### Extract
CHAP. 28.—GERMANY.
The whole of the shores of this sea as far as the Scaldis[1],
a river of Germany, is inhabited by nations, the dimensions
of whose respective territories it is quite impossible to state,
so immensely do the authors differ who have touched upon
this subject. The Greek writers and some of our own
countrymen have stated the coast of Germany to be 2500
miles in extent, while Agrippa, comprising Rhætia and Noricum in
his estimate, makes the length to be 686[2] miles, and
the breadth 148[3]. (14.) The breadth of Rhætia alone however
very nearly exceeds that number of miles, and indeed
we ought to state that it was only subjugated at about the
period of the death of that general; while as for Germany,
the whole of it was not thoroughly known to us for many
years after his time. If I may be allowed to form a conjecture, the
margin of the coast will be found to be not far short
of the estimate of the Greek writers, while the distance in a
straight line will nearly correspond with that mentioned by
Agrippa.
There are five German races; the Vandili[4], parts of whom
are the Burgundiones[5], the Varini[6], the Carini[7], and the
Gutones[8]: the Ingævones, forming a second race, a portion of
whom are the Cimbri[9], the Teutoni[10], and the tribes
of the Chauci[11]. The Istævones[12], who join up to the Rhine,
and to whom the Cimbri[13] belong, are the third race; while
the Hermiones, forming a fourth, dwell in the interior,
and include the Suevi[14], the Hermunduri[15], the Chatti[16], and
the Cherusci[17]: the fifth race is that of the Peucini[18], who are
also the Basternæ, adjoining the Daci previously mentioned.

### Tasks to perform
1. Check each statement against the passage on Germany and answer yes or no, quoting the words of the passage that decide it. (a) The Greek writers put the coast of Germany at 2500 miles. (b) The Hermiones live along the coast. (c) Rhætia was subjugated long before the death of Agrippa.
2. Update everything from "There are five" down to "Daci previously mentioned." in the passage on Germany, putting "highlands" where "interior" now stands.

### Data shown
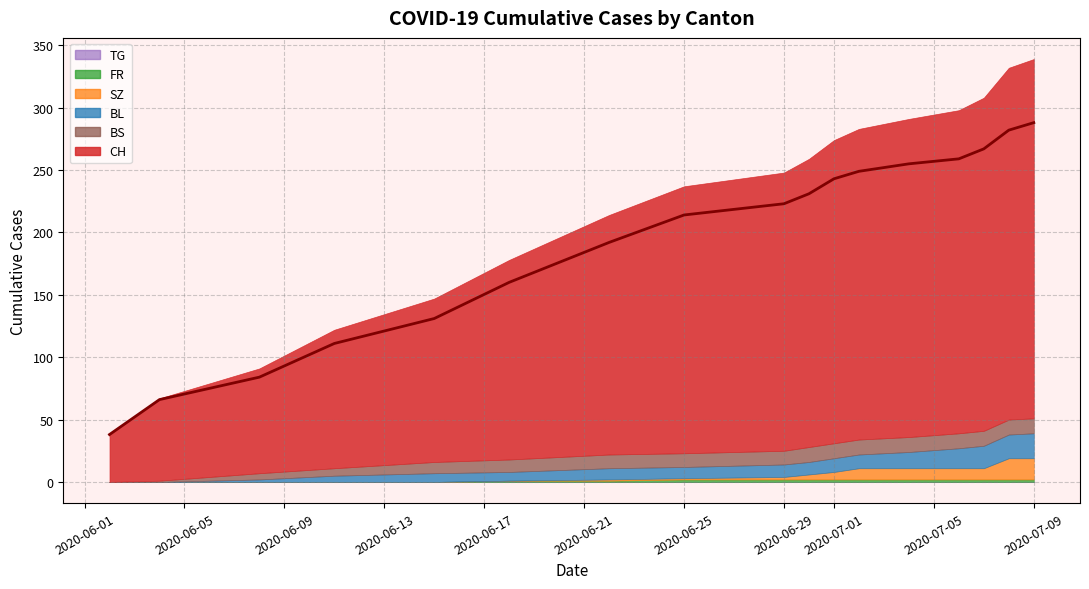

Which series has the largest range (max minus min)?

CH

* * *

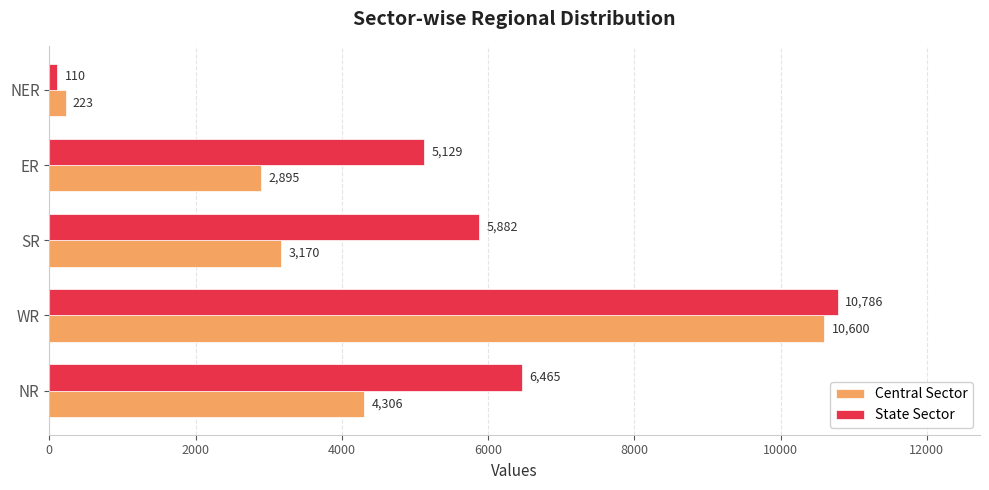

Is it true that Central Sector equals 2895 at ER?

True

### Set of answers
1.
(a) Yes: "The Greek writers and some of our own countrymen have stated the coast of Germany to be 2500 miles in extent"
(b) No: "the Hermiones, forming a fourth, dwell in the interior"
(c) No: "it was only subjugated at about the period of the death of that general"

2.
There are five German races; the Vandili[4], parts of whom
are the Burgundiones[5], the Varini[6], the Carini[7], and the
Gutones[8]: the Ingævones, forming a second race, a portion of
whom are the Cimbri[9], the Teutoni[10], and the tribes
of the Chauci[11]. The Istævones[12], who join up to the Rhine,
and to whom the Cimbri[13] belong, are the third race; while
the Hermiones, forming a fourth, dwell in the highlands,
and include the Suevi[14], the Hermunduri[15], the Chatti[16], and
the Cherusci[17]: the fifth race is that of the Peucini[18], who are
also the Basternæ, adjoining the Daci previously mentioned.